§ **TASK**: Starting at the line that contains "catalogue / barcode: US 228039" and ending with the line that contains "scientific name: Kallstroemia californica", write those lines out again with "locality" swapped for "site" and nothing else changed.

Entries taken from a collection
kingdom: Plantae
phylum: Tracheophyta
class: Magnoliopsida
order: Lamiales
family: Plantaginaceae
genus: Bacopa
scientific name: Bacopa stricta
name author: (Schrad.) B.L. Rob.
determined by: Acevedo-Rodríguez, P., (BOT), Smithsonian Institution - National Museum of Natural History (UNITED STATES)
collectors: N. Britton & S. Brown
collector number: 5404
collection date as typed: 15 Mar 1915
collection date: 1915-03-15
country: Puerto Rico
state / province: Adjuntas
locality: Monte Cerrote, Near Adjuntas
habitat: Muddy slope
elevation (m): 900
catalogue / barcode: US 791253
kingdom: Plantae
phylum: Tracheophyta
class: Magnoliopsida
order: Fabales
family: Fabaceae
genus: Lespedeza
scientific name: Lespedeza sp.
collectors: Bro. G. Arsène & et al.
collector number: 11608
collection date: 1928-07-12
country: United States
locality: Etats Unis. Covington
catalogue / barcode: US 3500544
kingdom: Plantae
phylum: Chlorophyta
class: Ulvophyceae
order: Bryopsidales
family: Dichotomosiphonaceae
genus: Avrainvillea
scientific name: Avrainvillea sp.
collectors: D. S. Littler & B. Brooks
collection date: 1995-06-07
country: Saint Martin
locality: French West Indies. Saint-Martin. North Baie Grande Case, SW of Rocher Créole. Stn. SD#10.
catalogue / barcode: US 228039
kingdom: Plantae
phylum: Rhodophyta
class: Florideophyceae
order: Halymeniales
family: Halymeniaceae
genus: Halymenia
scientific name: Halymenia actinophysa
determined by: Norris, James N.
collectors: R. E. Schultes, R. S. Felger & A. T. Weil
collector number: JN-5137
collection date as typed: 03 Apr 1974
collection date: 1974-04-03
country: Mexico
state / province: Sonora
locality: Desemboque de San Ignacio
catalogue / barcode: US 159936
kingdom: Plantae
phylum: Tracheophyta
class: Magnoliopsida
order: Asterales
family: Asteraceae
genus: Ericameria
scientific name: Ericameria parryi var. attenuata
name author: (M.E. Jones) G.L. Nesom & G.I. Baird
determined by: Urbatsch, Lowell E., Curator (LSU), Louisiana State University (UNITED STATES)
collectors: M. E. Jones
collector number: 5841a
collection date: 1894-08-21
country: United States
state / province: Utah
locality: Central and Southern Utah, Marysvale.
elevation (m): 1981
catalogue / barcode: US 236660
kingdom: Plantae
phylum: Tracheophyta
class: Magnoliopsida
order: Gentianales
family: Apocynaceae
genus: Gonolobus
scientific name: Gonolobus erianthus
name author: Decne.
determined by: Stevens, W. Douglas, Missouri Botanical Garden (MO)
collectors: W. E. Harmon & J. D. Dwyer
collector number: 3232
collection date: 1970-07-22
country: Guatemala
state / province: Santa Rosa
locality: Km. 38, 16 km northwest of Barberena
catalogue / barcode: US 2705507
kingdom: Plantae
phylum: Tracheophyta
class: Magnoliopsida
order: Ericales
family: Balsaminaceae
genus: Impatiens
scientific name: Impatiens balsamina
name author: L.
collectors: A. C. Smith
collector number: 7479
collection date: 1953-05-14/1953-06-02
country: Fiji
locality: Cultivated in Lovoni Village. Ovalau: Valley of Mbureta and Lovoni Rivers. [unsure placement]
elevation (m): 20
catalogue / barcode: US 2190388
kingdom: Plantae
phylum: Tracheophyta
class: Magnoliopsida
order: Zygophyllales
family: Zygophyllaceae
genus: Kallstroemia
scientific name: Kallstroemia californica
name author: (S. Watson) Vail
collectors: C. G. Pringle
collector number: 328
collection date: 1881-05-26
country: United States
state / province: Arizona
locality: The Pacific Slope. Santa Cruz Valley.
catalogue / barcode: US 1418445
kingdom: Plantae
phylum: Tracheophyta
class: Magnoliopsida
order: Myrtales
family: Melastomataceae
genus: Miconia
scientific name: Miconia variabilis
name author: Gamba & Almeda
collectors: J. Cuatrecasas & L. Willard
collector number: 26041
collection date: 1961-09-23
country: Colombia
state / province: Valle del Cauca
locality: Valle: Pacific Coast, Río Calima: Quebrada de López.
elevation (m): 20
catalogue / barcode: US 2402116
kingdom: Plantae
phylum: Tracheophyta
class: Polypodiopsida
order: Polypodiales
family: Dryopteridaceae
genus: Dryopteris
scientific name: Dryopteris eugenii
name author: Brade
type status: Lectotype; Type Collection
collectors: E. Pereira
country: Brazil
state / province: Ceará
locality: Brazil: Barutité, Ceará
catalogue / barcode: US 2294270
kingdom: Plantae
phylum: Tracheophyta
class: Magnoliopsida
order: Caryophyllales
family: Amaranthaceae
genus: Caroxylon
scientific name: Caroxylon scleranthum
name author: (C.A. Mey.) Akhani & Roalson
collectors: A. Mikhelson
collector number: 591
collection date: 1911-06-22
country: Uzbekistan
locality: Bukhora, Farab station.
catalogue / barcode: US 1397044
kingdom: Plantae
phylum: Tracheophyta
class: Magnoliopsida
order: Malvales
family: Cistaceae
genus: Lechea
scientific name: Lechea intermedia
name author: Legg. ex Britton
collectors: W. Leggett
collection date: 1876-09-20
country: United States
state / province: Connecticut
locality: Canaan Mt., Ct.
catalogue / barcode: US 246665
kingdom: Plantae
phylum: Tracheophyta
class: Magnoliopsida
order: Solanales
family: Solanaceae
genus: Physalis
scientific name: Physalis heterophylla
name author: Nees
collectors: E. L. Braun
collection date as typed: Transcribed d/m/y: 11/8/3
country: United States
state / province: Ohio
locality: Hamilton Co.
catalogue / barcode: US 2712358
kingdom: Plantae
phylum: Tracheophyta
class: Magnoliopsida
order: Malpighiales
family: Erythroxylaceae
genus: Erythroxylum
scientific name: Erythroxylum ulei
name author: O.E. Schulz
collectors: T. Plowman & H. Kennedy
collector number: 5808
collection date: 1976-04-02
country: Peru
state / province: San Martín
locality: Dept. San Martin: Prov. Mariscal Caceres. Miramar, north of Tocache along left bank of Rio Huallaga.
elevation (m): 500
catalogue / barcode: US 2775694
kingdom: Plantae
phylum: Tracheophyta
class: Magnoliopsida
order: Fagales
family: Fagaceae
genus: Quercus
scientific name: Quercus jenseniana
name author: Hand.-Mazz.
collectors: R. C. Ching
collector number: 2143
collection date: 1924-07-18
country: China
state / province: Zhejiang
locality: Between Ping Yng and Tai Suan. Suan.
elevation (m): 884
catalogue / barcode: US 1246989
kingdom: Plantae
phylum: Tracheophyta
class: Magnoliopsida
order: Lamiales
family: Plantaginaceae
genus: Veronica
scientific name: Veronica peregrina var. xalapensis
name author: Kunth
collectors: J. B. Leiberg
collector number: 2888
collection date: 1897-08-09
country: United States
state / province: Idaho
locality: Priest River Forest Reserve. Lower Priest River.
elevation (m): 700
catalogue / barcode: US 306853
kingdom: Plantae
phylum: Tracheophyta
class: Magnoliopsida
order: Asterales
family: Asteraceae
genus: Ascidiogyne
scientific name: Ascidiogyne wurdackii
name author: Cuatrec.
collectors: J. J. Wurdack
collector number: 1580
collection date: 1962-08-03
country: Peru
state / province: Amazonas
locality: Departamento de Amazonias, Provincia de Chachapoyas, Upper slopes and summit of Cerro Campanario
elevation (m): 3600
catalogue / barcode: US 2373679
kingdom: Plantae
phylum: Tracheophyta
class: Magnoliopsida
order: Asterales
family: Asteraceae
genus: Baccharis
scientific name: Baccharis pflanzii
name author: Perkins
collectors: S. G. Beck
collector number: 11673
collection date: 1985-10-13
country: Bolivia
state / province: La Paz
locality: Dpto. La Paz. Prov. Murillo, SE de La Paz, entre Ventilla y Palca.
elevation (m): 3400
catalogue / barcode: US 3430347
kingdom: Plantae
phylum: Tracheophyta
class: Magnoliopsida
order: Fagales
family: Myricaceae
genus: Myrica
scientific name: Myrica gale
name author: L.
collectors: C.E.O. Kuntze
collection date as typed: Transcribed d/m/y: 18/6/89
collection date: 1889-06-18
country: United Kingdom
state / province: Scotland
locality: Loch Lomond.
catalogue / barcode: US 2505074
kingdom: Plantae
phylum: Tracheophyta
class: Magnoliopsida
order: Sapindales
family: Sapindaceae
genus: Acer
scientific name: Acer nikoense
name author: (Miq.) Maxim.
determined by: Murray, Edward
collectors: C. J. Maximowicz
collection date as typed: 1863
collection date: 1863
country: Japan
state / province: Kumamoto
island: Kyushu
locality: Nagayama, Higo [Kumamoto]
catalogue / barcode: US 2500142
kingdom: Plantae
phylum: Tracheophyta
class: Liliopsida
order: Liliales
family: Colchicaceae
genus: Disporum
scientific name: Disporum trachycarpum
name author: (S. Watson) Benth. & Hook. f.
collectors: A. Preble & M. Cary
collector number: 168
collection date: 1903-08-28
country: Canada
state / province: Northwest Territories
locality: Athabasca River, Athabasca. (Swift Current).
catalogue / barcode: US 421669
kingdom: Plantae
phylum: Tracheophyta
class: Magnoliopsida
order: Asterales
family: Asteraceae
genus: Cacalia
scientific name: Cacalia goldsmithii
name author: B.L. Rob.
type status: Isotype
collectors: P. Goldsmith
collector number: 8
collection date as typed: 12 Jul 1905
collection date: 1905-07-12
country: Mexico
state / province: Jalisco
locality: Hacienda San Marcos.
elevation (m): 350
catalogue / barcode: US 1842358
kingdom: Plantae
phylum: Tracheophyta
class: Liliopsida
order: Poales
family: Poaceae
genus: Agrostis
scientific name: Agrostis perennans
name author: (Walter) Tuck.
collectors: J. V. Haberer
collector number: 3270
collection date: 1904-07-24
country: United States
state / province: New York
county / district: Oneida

§ **CORRECT RESPONSE**:
catalogue / barcode: US 228039
kingdom: Plantae
phylum: Rhodophyta
class: Florideophyceae
order: Halymeniales
family: Halymeniaceae
genus: Halymenia
scientific name: Halymenia actinophysa
determined by: Norris, James N.
collectors: R. E. Schultes, R. S. Felger & A. T. Weil
collector number: JN-5137
collection date as typed: 03 Apr 1974
collection date: 1974-04-03
country: Mexico
state / province: Sonora
site: Desemboque de San Ignacio
catalogue / barcode: US 159936
kingdom: Plantae
phylum: Tracheophyta
class: Magnoliopsida
order: Asterales
family: Asteraceae
genus: Ericameria
scientific name: Ericameria parryi var. attenuata
name author: (M.E. Jones) G.L. Nesom & G.I. Baird
determined by: Urbatsch, Lowell E., Curator (LSU), Louisiana State University (UNITED STATES)
collectors: M. E. Jones
collector number: 5841a
collection date: 1894-08-21
country: United States
state / province: Utah
site: Central and Southern Utah, Marysvale.
elevation (m): 1981
catalogue / barcode: US 236660
kingdom: Plantae
phylum: Tracheophyta
class: Magnoliopsida
order: Gentianales
family: Apocynaceae
genus: Gonolobus
scientific name: Gonolobus erianthus
name author: Decne.
determined by: Stevens, W. Douglas, Missouri Botanical Garden (MO)
collectors: W. E. Harmon & J. D. Dwyer
collector number: 3232
collection date: 1970-07-22
country: Guatemala
state / province: Santa Rosa
site: Km. 38, 16 km northwest of Barberena
catalogue / barcode: US 2705507
kingdom: Plantae
phylum: Tracheophyta
class: Magnoliopsida
order: Ericales
family: Balsaminaceae
genus: Impatiens
scientific name: Impatiens balsamina
name author: L.
collectors: A. C. Smith
collector number: 7479
collection date: 1953-05-14/1953-06-02
country: Fiji
site: Cultivated in Lovoni Village. Ovalau: Valley of Mbureta and Lovoni Rivers. [unsure placement]
elevation (m): 20
catalogue / barcode: US 2190388
kingdom: Plantae
phylum: Tracheophyta
class: Magnoliopsida
order: Zygophyllales
family: Zygophyllaceae
genus: Kallstroemia
scientific name: Kallstroemia californica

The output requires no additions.